The End of Longing
After my husband left for work this morning, I made another cup of coffee and washed dishes. I wiped soapy hands against jeans before lifting my shirt up to a mirror that we lean against a window ledge in our kitchen. Where glass rests against more glass, I looked into the smaller rectangle and saw fresh evidence of the fact I’ve lost a little weight over the summer. My waist and stomach have shrunken, though my husband hasn’t noticed. While he goes to work in a downtown Chicago office and I work from our apartment, an egg inside my ribs keeps expanding and presses on my diaphragm. Early mornings when I first awaken, I sense the sheen of its unbornness. Falling back asleep, I watch myself give birth not to a baby but to myself again. I tell myself I’ll have another lifetime for everything I’ve always wanted. I tell myself I can afford to do little more in this one than watch life happen.
One Friday evening in Manhattan, where my husband and I were spending a weekend a couple of weeks before this, we had a rare evening of fullness. The evening left us with nothing that either of us still wanted. Two of my closest friends and their spouses met us for dinner in the West Village, where we stayed for hours talking after our food was finished. None of us were in a hurry to leave our wholeness, to begin breaking it into pieces. Near eleven, an actor best known for a television series that ended more than a decade ago walked into our corner of a courtyard. The play he was starring in had finished production. He sat at the table across from us beneath a garland of paper lanterns, and he seemed to be at ease so long as we kept ourselves from staring.
Earlier that evening, before we had met our friends, my husband and I walked past the theater where he was performing. We saw his face and the play’s title, “The End of Longing,” without wanting to buy tickets, without even giving it consideration. Since his television series aired its last season, the actor has become better known for his alcohol and drug addiction. Less attractive in person than I would have expected, he drank water only and sat at the far end of the table from his castmates, who ordered wine, beer, and salads. His smile stayed toothless while they were laughing.
Unlike many of my friends and unlike my husband, I have never wanted to live in New York City. I have never wanted to move somewhere that leads more easily than other places to dreams of living an alternative existence. I have never wanted to pay more money for a smaller apartment, to ride more crowded subways than Chicago has already, to pursue another direction than my life has taken. Yet the morning after our evening of fullness, I could not help wishing some things were different. I could not help wishing my eyes were blue and sparkling rather than dull and brown. My last morning in this city for what I imagine will be a long time to come had started with my husband staring into my face as my eyes blinked open. Gazing at me with concern and revulsion, he told me to look in the mirror, when he watched me face my own reflection and absorb the fact my right eye was bleeding.

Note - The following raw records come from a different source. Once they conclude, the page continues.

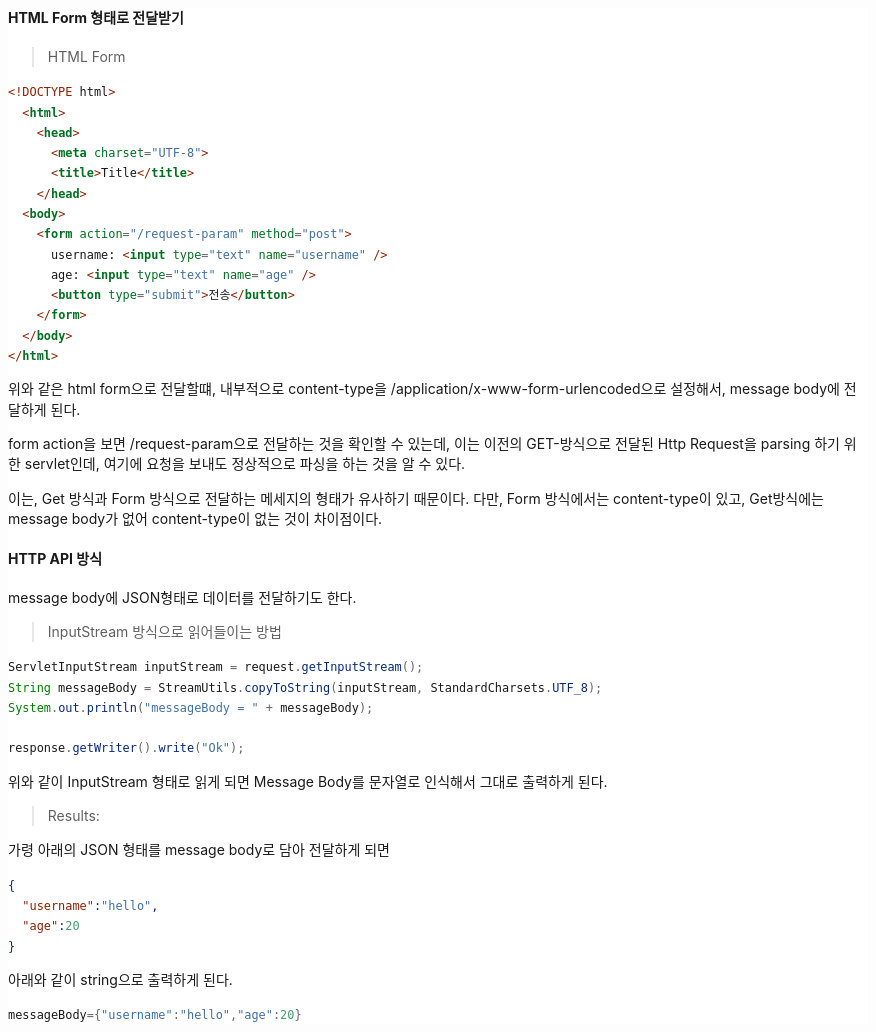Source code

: #### HTML Form 형태로 전달받기

>HTML Form

```html
<!DOCTYPE html>
  <html>
    <head>
      <meta charset="UTF-8">
      <title>Title</title>
    </head>
  <body>
    <form action="/request-param" method="post">
      username: <input type="text" name="username" />
      age: <input type="text" name="age" />
      <button type="submit">전송</button>
    </form>
  </body>
</html>
```

위와 같은 html form으로 전달할떄, 내부적으로 content-type을 /application/x-www-form-urlencoded으로 설정해서, message body에 전달하게 된다.

form action을 보면 /request-param으로 전달하는 것을 확인할 수 있는데, 이는 이전의 GET-방식으로 전달된 Http Request을 parsing 하기 위한 servlet인데, 여기에 요청을 보내도 정상적으로 파싱을 하는 것을 알 수 있다.

이는, Get 방식과 Form 방식으로 전달하는 메세지의 형태가 유사하기 때문이다. 다만, Form 방식에서는 content-type이 있고, Get방식에는 message body가 없어 content-type이 없는 것이 차이점이다.

#### HTTP API 방식

message body에 JSON형태로 데이터를 전달하기도 한다.

> InputStream 방식으로 읽어들이는 방법

```java
ServletInputStream inputStream = request.getInputStream();
String messageBody = StreamUtils.copyToString(inputStream, StandardCharsets.UTF_8);
System.out.println("messageBody = " + messageBody);

response.getWriter().write("Ok");
```

위와 같이 InputStream 형태로 읽게 되면 Message Body를 문자열로 인식해서 그대로 출력하게 된다.

> Results:

가령 아래의 JSON 형태를 message body로 담아 전달하게 되면 
```JSON
{
  "username":"hello",
  "age":20
}
```
아래와 같이 string으로 출력하게 된다.
```powershell
messageBody={"username":"hello","age":20}
```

An internet search confirmed my symptoms matched those of a subconjunctival hemorrhage. Though frightening to witness, the condition is not a serious one. This form of internal bleeding is normally caused by too hard of sneezing, coughing, or straining from constipation. In the past few days, however, I had done none of these things. Overnight, after the evening of fullness ended, some blood vessels had simply burst at random. New York City is also one that can easily cause blood to break open from arteries. It can easily delude things into breaching their natural boundaries.
After we dressed and walked to Chelsea to buy breakfast, my eye was still weeks away from healing. Already forgetting the strain New York put on my body, my husband said he would never return to the Midwest again if he had his way about things. Temperatures had reached the mid-nineties as we bought bagels and iced coffee, as I continued walking several steps behind him. The air stank of sidewalk garbage, though my husband said he couldn’t smell it. Where I saw pools of urine, he only stretched his neck higher toward the tops of the buildings.